The FASB first floated the idea toward the end of April. Under the proposal, private companies and private not-for-profit organizations would have the option to apply the new leases standard for fiscal years beginning after Dec. 15, 2021, and to interim periods within fiscal years beginning after Dec. 15, 2022. Public not-for-profit organizations that have not yet issued financial statements would have the option to apply the standard for fiscal years beginning after Dec. 15, 2019, including interim periods within those fiscal years. (The FASB includes in this category not-for-profit organizations that have issued, or are conduit bond obligors for, securities that are traded, listed or quoted on an exchange or an over-the-counter market.)

The proposed effective date deferral for revenue recognition would have been limited to private company franchisors.

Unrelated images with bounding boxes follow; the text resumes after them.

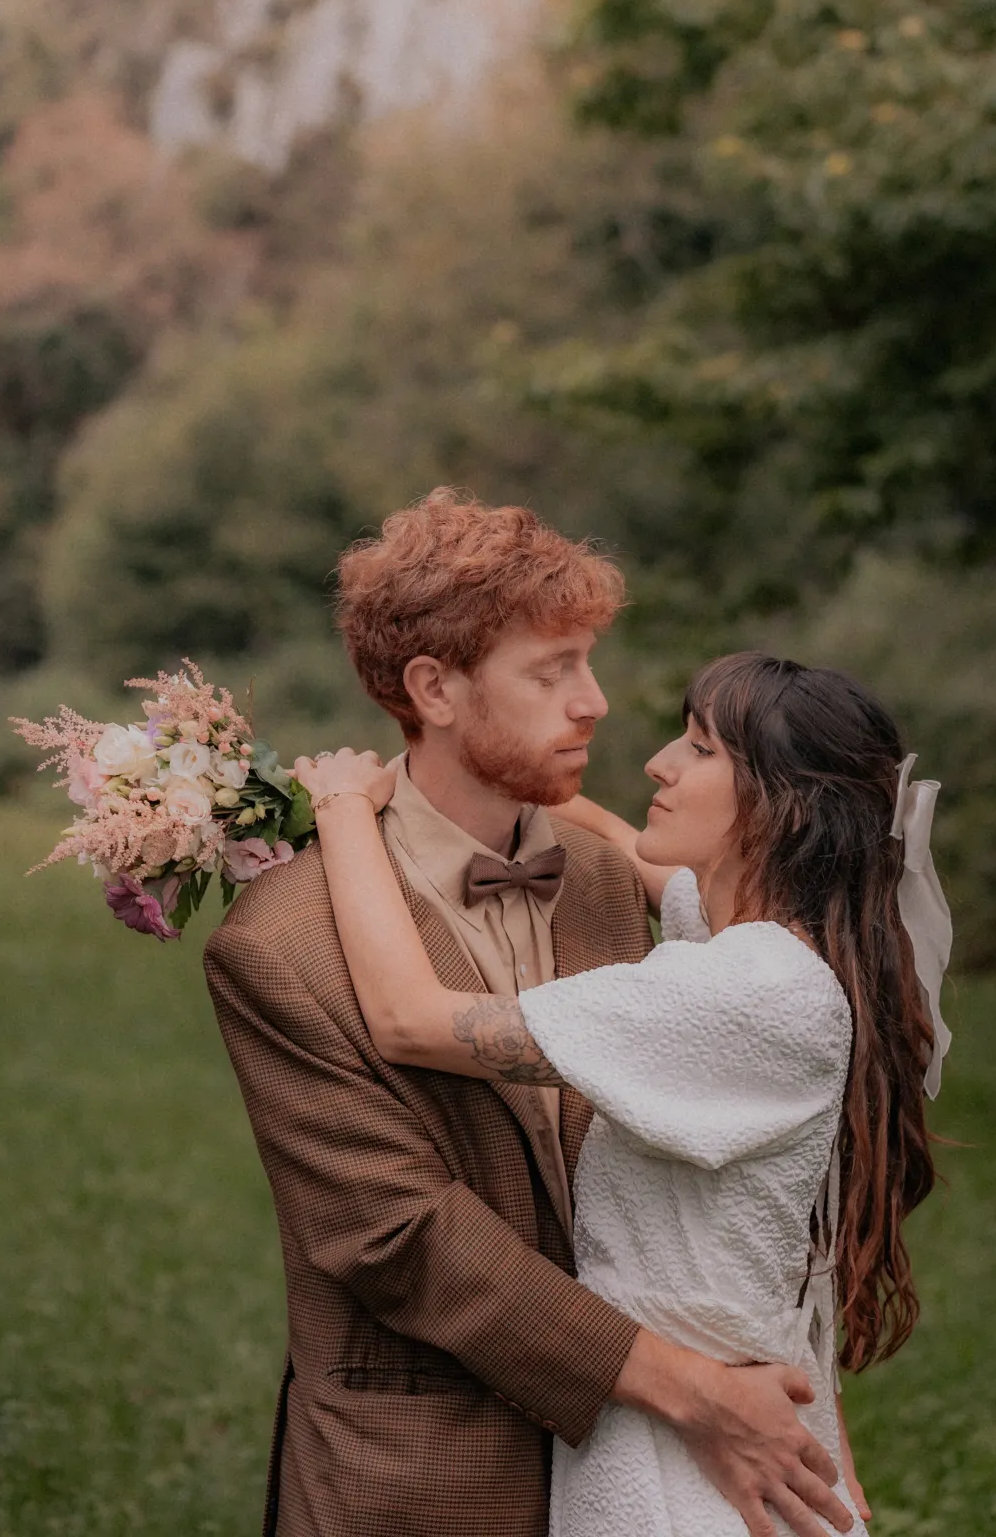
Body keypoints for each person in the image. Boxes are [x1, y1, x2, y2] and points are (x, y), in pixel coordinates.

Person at [205, 491, 856, 1537]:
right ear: (435, 689)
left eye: (587, 662)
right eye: (551, 672)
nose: (594, 703)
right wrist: (691, 1390)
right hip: (424, 1476)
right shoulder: (279, 947)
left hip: (659, 1468)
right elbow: (400, 1238)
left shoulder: (620, 881)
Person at [295, 648, 951, 1536]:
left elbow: (410, 1020)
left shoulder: (747, 994)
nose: (658, 764)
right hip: (698, 1393)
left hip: (684, 1443)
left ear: (781, 804)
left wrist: (340, 809)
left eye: (700, 749)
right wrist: (503, 756)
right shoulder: (776, 947)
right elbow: (627, 846)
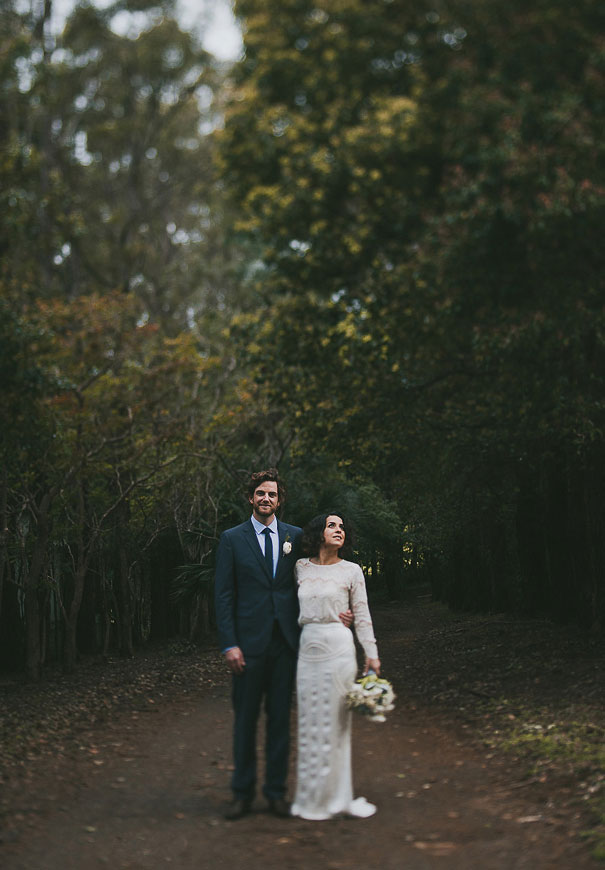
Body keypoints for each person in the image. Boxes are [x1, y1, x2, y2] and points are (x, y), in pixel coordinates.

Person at [214, 471, 352, 820]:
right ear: (251, 498)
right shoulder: (232, 539)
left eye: (272, 495)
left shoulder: (294, 537)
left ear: (280, 500)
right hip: (247, 646)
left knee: (279, 722)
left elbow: (318, 575)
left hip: (288, 645)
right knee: (245, 721)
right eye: (260, 493)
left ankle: (275, 793)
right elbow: (223, 596)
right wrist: (229, 643)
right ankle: (242, 794)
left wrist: (338, 611)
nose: (266, 499)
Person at [291, 513, 381, 820]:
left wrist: (372, 654)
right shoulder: (300, 567)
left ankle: (338, 797)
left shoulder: (352, 571)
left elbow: (363, 613)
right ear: (318, 532)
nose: (339, 530)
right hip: (307, 650)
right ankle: (310, 797)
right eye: (332, 525)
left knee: (336, 726)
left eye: (342, 527)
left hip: (339, 649)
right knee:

Those stakeholders would have had the option to apply the new standard for annual reporting periods beginning after Dec. 15, 2019, and interim reporting periods within annual reporting periods beginning after Dec. 15, 2020.

At its May 20 meeting, the FASB approved not only delaying the effective date delay for leases, but also expanding the scope of the proposal regarding revenue recognition to any private entity that has not yet adopted the standard, not just franchisors, in response to feedback from stakeholders.

Board member James Kroeker, in voicing his approval for this expansion, said that timing was the main factor, noting that this is not a good time for companies to have to adopt a new accounting standard.

"The reason I would support the deferral for revenue recognition for privates and not-for- profits that had not yet adopted simply has to do with timing, that is, the time period in which they're trying to close their books [while] the auditors couldn't be there was perhaps the most inconvenient time, or more difficult time, in terms of adoption if someone had not yet adopted," he said.